===== EXTRACT TO READ =====

I guess that for most of us the described tendencies are not
unknown, no matter if we call ourself artist or not.
Instead of finding love to the world
the Bourgeois feels the need „to deal with the hostile world, to define it in a
quantitative way and to put it in order related to purposes“. The dominance of
the Bourgeois „will lead to a system of boundless competition and to an idea of
progress in which only the fact of being or having more will be acknowleged as valuable“ (Scheler).
In the current discussions the
Bourgeois has disappeared and has been replaced with the consumer. But the
consumer is a type too one-dimensional to get all the aspects of the
capitalistic spirit that the Bourgeois is carrying.
Artist in general are maybe not so much
in danger to focus on a safe and a predictable life and here we are very
different from the Bourgeois. (Or better: here the Bourgeois aspects of the typical mixture of our personalities are
not the dominant ones.) But there is another danger: Artist normally have to
give their artistic work to the world and they get resonance, comments,
critics, recognition or they don´t get it. In any case the reaction of a public
has a certain impact and it is very easy to create a relation between these
impacts and my self image as an artist or even as a human being. Having to
prove oneself is a (bourgeois) idea you can´t get rid of very easily...
The story of success of capitalism
can´t be understood only with the dominance of the Bourgeois. There has to be
another type who possesses courage, the willingness to take risks and – to put
it in the economical jargon of today – vision
competence. This type is indicated by Scheler as the entrepreneur. This is the type that is willing and able to take
economic risks which are crucial for the existence of capitalism. The
entrepreneur knows and takes the risks of a business and is ready to take the
responsibility for it. He/she often possesses a sort of moral flexibility that
helps him to put the capitalistic purposes first and then think about ethic
values. We know too well that this flexibility leads easily to an unscrupulous
behavior.

===== EXTRACTED RECORDS =====

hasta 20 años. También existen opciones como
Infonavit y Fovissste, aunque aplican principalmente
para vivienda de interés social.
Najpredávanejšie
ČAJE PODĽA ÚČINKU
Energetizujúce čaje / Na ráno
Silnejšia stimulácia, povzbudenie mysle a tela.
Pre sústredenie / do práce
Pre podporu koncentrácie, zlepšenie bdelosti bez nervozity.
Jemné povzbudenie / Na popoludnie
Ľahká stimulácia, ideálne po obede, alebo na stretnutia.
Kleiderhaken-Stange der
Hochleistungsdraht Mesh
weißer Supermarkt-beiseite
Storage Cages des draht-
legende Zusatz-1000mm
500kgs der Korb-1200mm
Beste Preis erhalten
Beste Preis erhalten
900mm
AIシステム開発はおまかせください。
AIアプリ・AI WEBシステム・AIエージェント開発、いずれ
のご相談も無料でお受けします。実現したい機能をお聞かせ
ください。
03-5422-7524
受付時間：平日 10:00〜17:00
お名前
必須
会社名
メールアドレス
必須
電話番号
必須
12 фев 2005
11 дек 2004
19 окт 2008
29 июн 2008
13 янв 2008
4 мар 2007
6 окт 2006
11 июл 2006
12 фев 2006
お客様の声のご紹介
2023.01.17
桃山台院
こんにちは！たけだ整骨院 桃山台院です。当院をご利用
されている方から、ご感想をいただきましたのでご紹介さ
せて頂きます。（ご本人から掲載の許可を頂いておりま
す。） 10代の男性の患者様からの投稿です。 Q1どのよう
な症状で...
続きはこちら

=====

**WORK ORDER**
Can you write out the lines of the essay on the Bourgeois between "Instead of finding" and "Bourgeois is carrying.", inclusive?

**EXERCISE RESPONSE**
Instead of finding love to the world
the Bourgeois feels the need „to deal with the hostile world, to define it in a
quantitative way and to put it in order related to purposes“. The dominance of
the Bourgeois „will lead to a system of boundless competition and to an idea of
progress in which only the fact of being or having more will be acknowleged as valuable“ (Scheler).
In the current discussions the
Bourgeois has disappeared and has been replaced with the consumer. But the
consumer is a type too one-dimensional to get all the aspects of the
capitalistic spirit that the Bourgeois is carrying.